I had a friend from out of state swinging through town and we met in NYC for lunch and a couple of drinks. We are eating at the bar and I see further down that Mike Myers (Snl, Austin Powers, etc) is at the other end of the bar watching a soccer game on the television and drinking a beer. I had never encountered a celebrity before, and didn't want to be some obtrusive a*****e. But prior to paying our tab I walked over and said "hey Mike, I'm a big fan, can I buy you a beer?" And without even turning to look at me he says " I can afford my own drinks a*****e, save your money for my next movie". I stood there speechless for a second and embarassedly turned back to my spot at the bar, we paid our tab and split without saying a word. I really felt like a d**k head, haha. -
27.
Oh s**t - I forgot about my best "run-in". I was working in a mall kiosk selling cellphones. One night, some lady came in and wanted a handsfree headset. She asked if it would work with an out of country phone (I was in Vancouver then). I said of course. She came back later that night and said it didn't work. We had just set up the kiosk and I was unable to do refunds so I sent her (in the rain, mind you) to the main store down the street. The next day, she comes storming up to the kiosk. My work buddy goes - holy s**t, it's that woman...and she brought Arnie with her! The lady starts screaming at me for making her go out in the rain when the other store was closed (oops), all the while Arnold Schwarzenegger is standing behind her, looking confused and talking German to his friend. Turns out she was his personal shopper. Very surreal. This was in the 90s. -
28.
I was a bike courier in Philadelphia during the filming of "Law Abiding Citizen". Part of the job was to deliver/pickup documents from city hall, where most of the filming was going on. So one day I got out of the elevator in a huge rush only to walk into a crowd of people. I realized it was because Jamie Foxx and his henchmen were waiting for a ride up, trying to block fans away. So I ended up, in my rushed state, ramming into him and yelling "Outta my way, Jamie Foxx!" Only to get awkward glances from most people that saw...guess I took my job pretty seriously.. -
29.
I was working at a coffee shop in New York and Jesse Camp walked in and asked if he could use the bathroom.
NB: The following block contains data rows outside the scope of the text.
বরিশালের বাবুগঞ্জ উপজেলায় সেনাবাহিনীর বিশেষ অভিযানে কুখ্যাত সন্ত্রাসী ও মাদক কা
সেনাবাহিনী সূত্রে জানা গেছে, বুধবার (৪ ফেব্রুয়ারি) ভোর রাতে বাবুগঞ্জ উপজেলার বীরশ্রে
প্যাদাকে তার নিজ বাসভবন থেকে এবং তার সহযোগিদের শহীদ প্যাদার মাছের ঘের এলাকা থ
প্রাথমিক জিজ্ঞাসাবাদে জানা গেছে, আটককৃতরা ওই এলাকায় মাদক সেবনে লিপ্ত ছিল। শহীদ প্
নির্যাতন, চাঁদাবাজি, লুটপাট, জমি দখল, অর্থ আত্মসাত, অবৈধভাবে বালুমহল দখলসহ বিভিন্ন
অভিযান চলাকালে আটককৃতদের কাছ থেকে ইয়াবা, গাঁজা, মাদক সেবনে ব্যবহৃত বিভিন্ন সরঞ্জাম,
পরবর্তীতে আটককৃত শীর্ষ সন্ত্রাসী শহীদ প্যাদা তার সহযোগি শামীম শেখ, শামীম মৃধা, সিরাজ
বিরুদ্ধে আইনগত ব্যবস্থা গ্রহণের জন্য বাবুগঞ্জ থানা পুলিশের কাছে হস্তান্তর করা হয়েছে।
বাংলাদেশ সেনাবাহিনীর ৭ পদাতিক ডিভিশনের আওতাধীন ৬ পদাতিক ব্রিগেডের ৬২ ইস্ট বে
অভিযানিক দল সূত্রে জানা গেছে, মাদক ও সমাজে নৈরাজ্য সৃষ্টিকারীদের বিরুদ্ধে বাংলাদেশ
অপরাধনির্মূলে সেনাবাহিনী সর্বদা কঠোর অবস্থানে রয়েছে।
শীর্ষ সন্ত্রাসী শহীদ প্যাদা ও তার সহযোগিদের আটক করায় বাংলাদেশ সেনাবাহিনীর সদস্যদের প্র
I said, "yeah if you buy a coffee," and he was like, "Don't you know who I am?" and I said buy a coffee or get the f**k out. He got the f**k out and the owner slapped me on the back. I hated that guy. -
30.
my boyfriend met keanu reeves on a movie set once. he said "i'm keanu," but he pronounced it like keen-ooh. my boyfriend said "no you mean key-ah-new" the first 2/3 of that is true.